─── DATA TO PROCESS

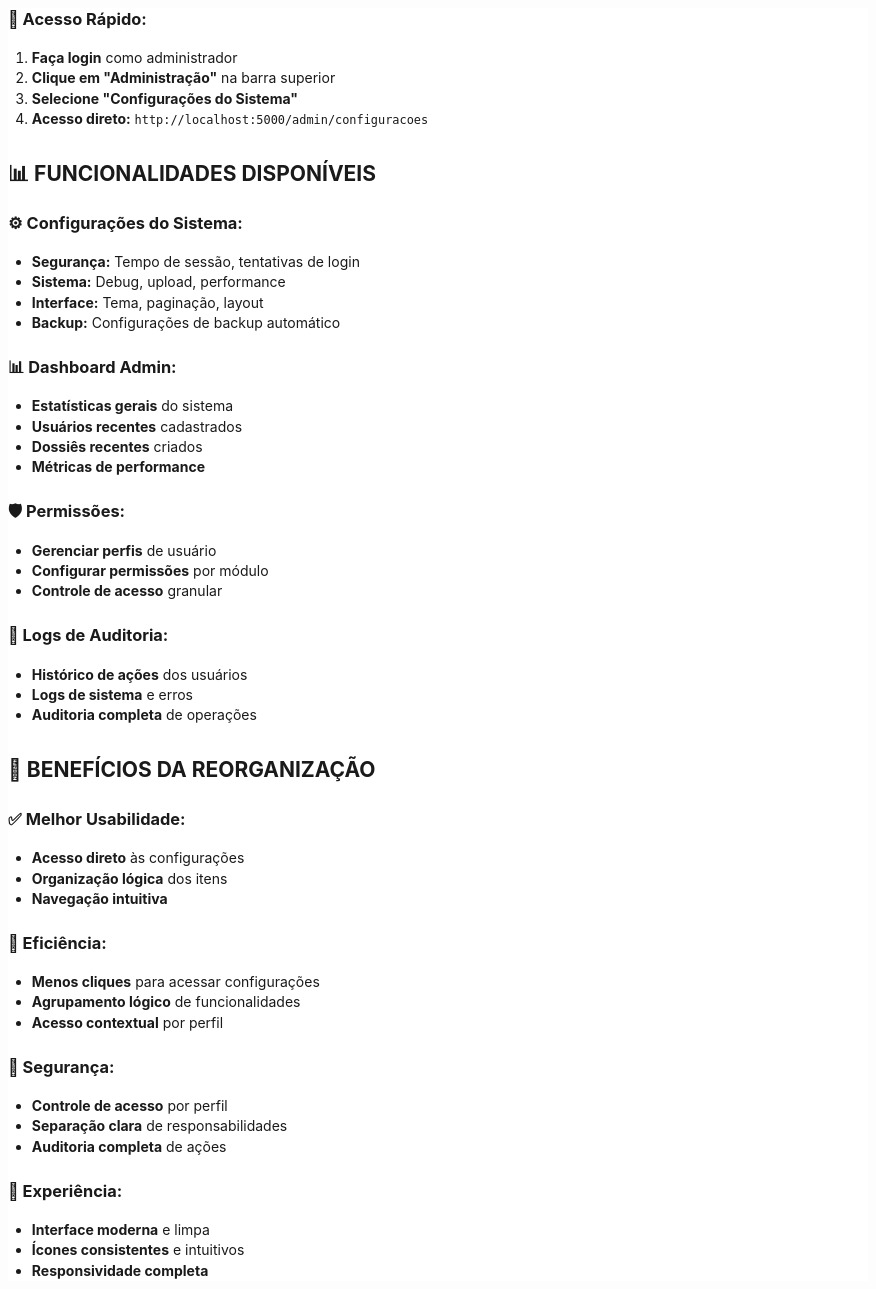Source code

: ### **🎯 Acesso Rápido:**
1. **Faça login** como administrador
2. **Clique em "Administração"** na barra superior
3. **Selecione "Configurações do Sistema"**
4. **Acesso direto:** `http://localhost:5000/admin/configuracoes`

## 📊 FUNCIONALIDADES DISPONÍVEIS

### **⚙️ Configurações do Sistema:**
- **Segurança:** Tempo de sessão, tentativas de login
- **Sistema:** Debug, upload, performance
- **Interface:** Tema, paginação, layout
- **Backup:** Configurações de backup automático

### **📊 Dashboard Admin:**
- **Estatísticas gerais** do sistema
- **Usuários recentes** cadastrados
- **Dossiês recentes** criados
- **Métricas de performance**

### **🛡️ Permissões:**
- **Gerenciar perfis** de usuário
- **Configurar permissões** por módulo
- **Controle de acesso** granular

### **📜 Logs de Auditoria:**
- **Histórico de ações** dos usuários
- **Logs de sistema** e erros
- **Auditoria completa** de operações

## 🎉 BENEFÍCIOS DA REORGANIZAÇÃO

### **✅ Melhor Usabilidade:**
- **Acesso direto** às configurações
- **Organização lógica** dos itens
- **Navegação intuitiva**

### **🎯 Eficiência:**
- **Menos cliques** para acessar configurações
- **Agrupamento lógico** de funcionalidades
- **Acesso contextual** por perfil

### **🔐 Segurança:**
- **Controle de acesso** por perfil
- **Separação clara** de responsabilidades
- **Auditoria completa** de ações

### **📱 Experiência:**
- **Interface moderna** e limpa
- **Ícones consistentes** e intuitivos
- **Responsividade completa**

──────

TO-DO ITEM: Where in the records above does the word "direto" appear? Copy each line that holds it.

SOLUTION FOR THIS PROBLEM:
4. **Acesso direto:** `http://localhost:5000/admin/configuracoes`
- **Acesso direto** às configurações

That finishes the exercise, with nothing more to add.